What the exercise asks: Extract each of the following lines verbatim, dropping all pictures from the output.

▬▬▬▬▬▬

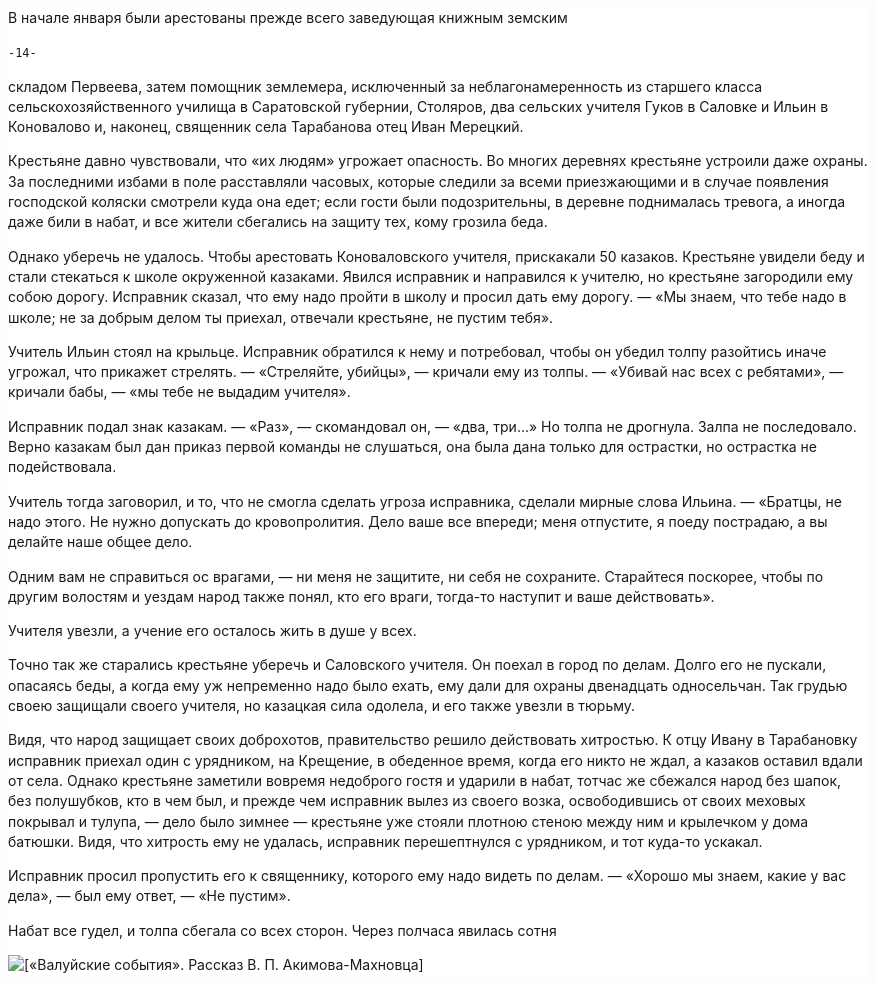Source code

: В начале января были арестованы прежде всего заведующая книжным земским

`-14-`

складом Первеева, затем помощник землемера, исключенный за неблагонамеренность из старшего класса сельскохозяйственного училища в Саратовской губернии, Столяров, два сельских учителя Гуков в Саловке и Ильин в Коновалово и, наконец, священник села Тарабанова отец Иван Мерецкий.

Крестьяне давно чувствовали, что «их людям» угрожает опасность. Во многих деревнях крестьяне устроили даже охраны. За последними избами в поле расставляли часовых, которые следили за всеми приезжающими и в случае появления господской коляски смотрели куда она едет; если гости были подозрительны, в деревне поднималась тревога, а иногда даже били в набат, и все жители сбегались на защиту тех, кому грозила беда.

Однако уберечь не удалось. Чтобы арестовать Коноваловского учителя, прискакали 50 казаков. Крестьяне увидели беду и стали стекаться к школе окруженной казаками. Явился исправник и направился к учителю, но крестьяне загородили ему собою дорогу. Исправник сказал, что ему надо пройти в школу и просил дать ему дорогу. — «Мы знаем, что тебе надо в школе; не за добрым делом ты приехал, отвечали крестьяне, не пустим тебя».

Учитель Ильин стоял на крыльце. Исправник обратился к нему и потребовал, чтобы он убедил толпу разойтись иначе угрожал, что прикажет стрелять. — «Стреляйте, убийцы», — кричали ему из толпы. — «Убивай нас всех с ребятами», — кричали бабы, — «мы тебе не выдадим учителя».

Исправник подал знак казакам. — «Раз», — скомандовал он, — «два, три...» Но толпа не дрогнула. Залпа не последовало. Верно казакам был дан приказ первой команды не слушаться, она была дана только для острастки, но острастка не подействовала.

Учитель тогда заговорил, и то, что не смогла сделать угроза исправника, сделали мирные слова Ильина. — «Братцы, не надо этого. Не нужно допускать до кровопролития. Дело ваше все впереди; меня отпустите, я поеду пострадаю, а вы делайте наше общее дело.

Одним вам не справиться ос врагами, — ни меня не защитите, ни себя не сохраните. Старайтеся поскорее, чтобы по другим волостям и уездам народ также понял, кто его враги, тогда-то наступит и ваше действовать».

Учителя увезли, а учение его осталось жить в душе у всех.

Точно так же старались крестьяне уберечь и Саловского учителя. Он поехал в город по делам. Долго его не пускали, опасаясь беды, а когда ему уж непременно надо было ехать, ему дали для охраны двенадцать односельчан. Так грудью своею защищали своего учителя, но казацкая сила одолела, и его также увезли в тюрьму.

Видя, что народ защищает своих доброхотов, правительство решило действовать хитростью. К отцу Ивану в Тарабановку исправник приехал один с урядником, на Крещение, в обеденное время, когда его никто не ждал, а казаков оставил вдали от села. Однако крестьяне заметили вовремя недоброго гостя и ударили в набат, тотчас же сбежался народ без шапок, без полушубков, кто в чем был, и прежде чем исправник вылез из своего возка, освободившись от своих меховых покрывал и тулупа, — дело было зимнее — крестьяне уже стояли плотною стеною между ним и крылечком у дома батюшки. Видя, что хитрость ему не удалась, исправник перешептнулся с урядником, и тот куда-то ускакал.

Исправник просил пропустить его к священнику, которого ему надо видеть по делам. — «Хорошо мы знаем, какие у вас дела», — был ему ответ, — «Не пустим».

Набат все гудел, и толпа сбегала со всех сторон. Через полчаса явилась сотня

![[«Валуйские события». Рассказ В. П. Акимова-Махновца]](/static/img/sobytia/8.jpg)
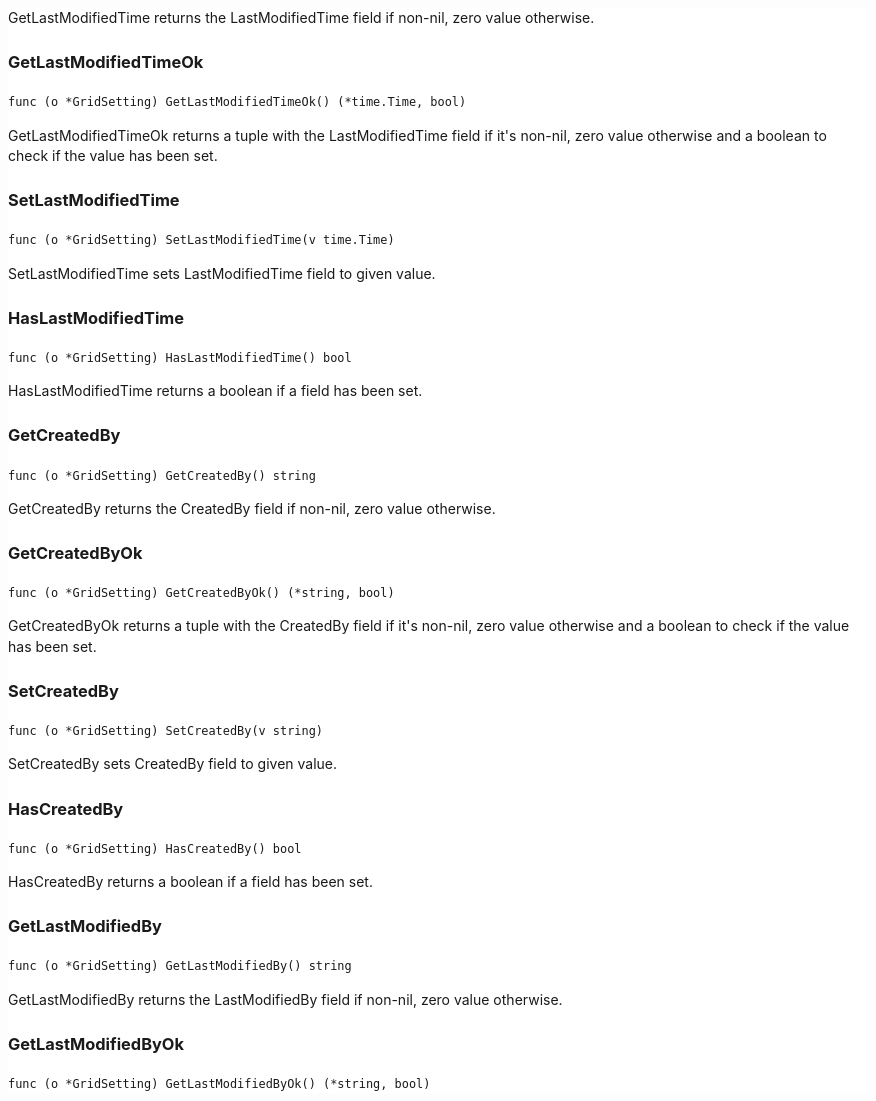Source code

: GetLastModifiedTime returns the LastModifiedTime field if non-nil, zero value otherwise.

### GetLastModifiedTimeOk

`func (o *GridSetting) GetLastModifiedTimeOk() (*time.Time, bool)`

GetLastModifiedTimeOk returns a tuple with the LastModifiedTime field if it's non-nil, zero value otherwise
and a boolean to check if the value has been set.

### SetLastModifiedTime

`func (o *GridSetting) SetLastModifiedTime(v time.Time)`

SetLastModifiedTime sets LastModifiedTime field to given value.

### HasLastModifiedTime

`func (o *GridSetting) HasLastModifiedTime() bool`

HasLastModifiedTime returns a boolean if a field has been set.

### GetCreatedBy

`func (o *GridSetting) GetCreatedBy() string`

GetCreatedBy returns the CreatedBy field if non-nil, zero value otherwise.

### GetCreatedByOk

`func (o *GridSetting) GetCreatedByOk() (*string, bool)`

GetCreatedByOk returns a tuple with the CreatedBy field if it's non-nil, zero value otherwise
and a boolean to check if the value has been set.

### SetCreatedBy

`func (o *GridSetting) SetCreatedBy(v string)`

SetCreatedBy sets CreatedBy field to given value.

### HasCreatedBy

`func (o *GridSetting) HasCreatedBy() bool`

HasCreatedBy returns a boolean if a field has been set.

### GetLastModifiedBy

`func (o *GridSetting) GetLastModifiedBy() string`

GetLastModifiedBy returns the LastModifiedBy field if non-nil, zero value otherwise.

### GetLastModifiedByOk

`func (o *GridSetting) GetLastModifiedByOk() (*string, bool)`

▬▬▬▬▬▬

Answer below:
Source code

: В начале января были арестованы прежде всего заведующая книжным земским

`-14-`

складом Первеева, затем помощник землемера, исключенный за неблагонамеренность из старшего класса сельскохозяйственного училища в Саратовской губернии, Столяров, два сельских учителя Гуков в Саловке и Ильин в Коновалово и, наконец, священник села Тарабанова отец Иван Мерецкий.

Крестьяне давно чувствовали, что «их людям» угрожает опасность. Во многих деревнях крестьяне устроили даже охраны. За последними избами в поле расставляли часовых, которые следили за всеми приезжающими и в случае появления господской коляски смотрели куда она едет; если гости были подозрительны, в деревне поднималась тревога, а иногда даже били в набат, и все жители сбегались на защиту тех, кому грозила беда.

Однако уберечь не удалось. Чтобы арестовать Коноваловского учителя, прискакали 50 казаков. Крестьяне увидели беду и стали стекаться к школе окруженной казаками. Явился исправник и направился к учителю, но крестьяне загородили ему собою дорогу. Исправник сказал, что ему надо пройти в школу и просил дать ему дорогу. — «Мы знаем, что тебе надо в школе; не за добрым делом ты приехал, отвечали крестьяне, не пустим тебя».

Учитель Ильин стоял на крыльце. Исправник обратился к нему и потребовал, чтобы он убедил толпу разойтись иначе угрожал, что прикажет стрелять. — «Стреляйте, убийцы», — кричали ему из толпы. — «Убивай нас всех с ребятами», — кричали бабы, — «мы тебе не выдадим учителя».

Исправник подал знак казакам. — «Раз», — скомандовал он, — «два, три...» Но толпа не дрогнула. Залпа не последовало. Верно казакам был дан приказ первой команды не слушаться, она была дана только для острастки, но острастка не подействовала.

Учитель тогда заговорил, и то, что не смогла сделать угроза исправника, сделали мирные слова Ильина. — «Братцы, не надо этого. Не нужно допускать до кровопролития. Дело ваше все впереди; меня отпустите, я поеду пострадаю, а вы делайте наше общее дело.

Одним вам не справиться ос врагами, — ни меня не защитите, ни себя не сохраните. Старайтеся поскорее, чтобы по другим волостям и уездам народ также понял, кто его враги, тогда-то наступит и ваше действовать».

Учителя увезли, а учение его осталось жить в душе у всех.

Точно так же старались крестьяне уберечь и Саловского учителя. Он поехал в город по делам. Долго его не пускали, опасаясь беды, а когда ему уж непременно надо было ехать, ему дали для охраны двенадцать односельчан. Так грудью своею защищали своего учителя, но казацкая сила одолела, и его также увезли в тюрьму.

Видя, что народ защищает своих доброхотов, правительство решило действовать хитростью. К отцу Ивану в Тарабановку исправник приехал один с урядником, на Крещение, в обеденное время, когда его никто не ждал, а казаков оставил вдали от села. Однако крестьяне заметили вовремя недоброго гостя и ударили в набат, тотчас же сбежался народ без шапок, без полушубков, кто в чем был, и прежде чем исправник вылез из своего возка, освободившись от своих меховых покрывал и тулупа, — дело было зимнее — крестьяне уже стояли плотною стеною между ним и крылечком у дома батюшки. Видя, что хитрость ему не удалась, исправник перешептнулся с урядником, и тот куда-то ускакал.

Исправник просил пропустить его к священнику, которого ему надо видеть по делам. — «Хорошо мы знаем, какие у вас дела», — был ему ответ, — «Не пустим».

Набат все гудел, и толпа сбегала со всех сторон. Через полчаса явилась сотня

![[«Валуйские события». Рассказ В. П. Акимова-Махновца]](/static/img/sobytia/8.jpg)
Source code

: GetLastModifiedTime returns the LastModifiedTime field if non-nil, zero value otherwise.

### GetLastModifiedTimeOk

`func (o *GridSetting) GetLastModifiedTimeOk() (*time.Time, bool)`

GetLastModifiedTimeOk returns a tuple with the LastModifiedTime field if it's non-nil, zero value otherwise
and a boolean to check if the value has been set.

### SetLastModifiedTime

`func (o *GridSetting) SetLastModifiedTime(v time.Time)`

SetLastModifiedTime sets LastModifiedTime field to given value.

### HasLastModifiedTime

`func (o *GridSetting) HasLastModifiedTime() bool`

HasLastModifiedTime returns a boolean if a field has been set.

### GetCreatedBy

`func (o *GridSetting) GetCreatedBy() string`

GetCreatedBy returns the CreatedBy field if non-nil, zero value otherwise.

### GetCreatedByOk

`func (o *GridSetting) GetCreatedByOk() (*string, bool)`

GetCreatedByOk returns a tuple with the CreatedBy field if it's non-nil, zero value otherwise
and a boolean to check if the value has been set.

### SetCreatedBy

`func (o *GridSetting) SetCreatedBy(v string)`

SetCreatedBy sets CreatedBy field to given value.

### HasCreatedBy

`func (o *GridSetting) HasCreatedBy() bool`

HasCreatedBy returns a boolean if a field has been set.

### GetLastModifiedBy

`func (o *GridSetting) GetLastModifiedBy() string`

GetLastModifiedBy returns the LastModifiedBy field if non-nil, zero value otherwise.

### GetLastModifiedByOk

`func (o *GridSetting) GetLastModifiedByOk() (*string, bool)`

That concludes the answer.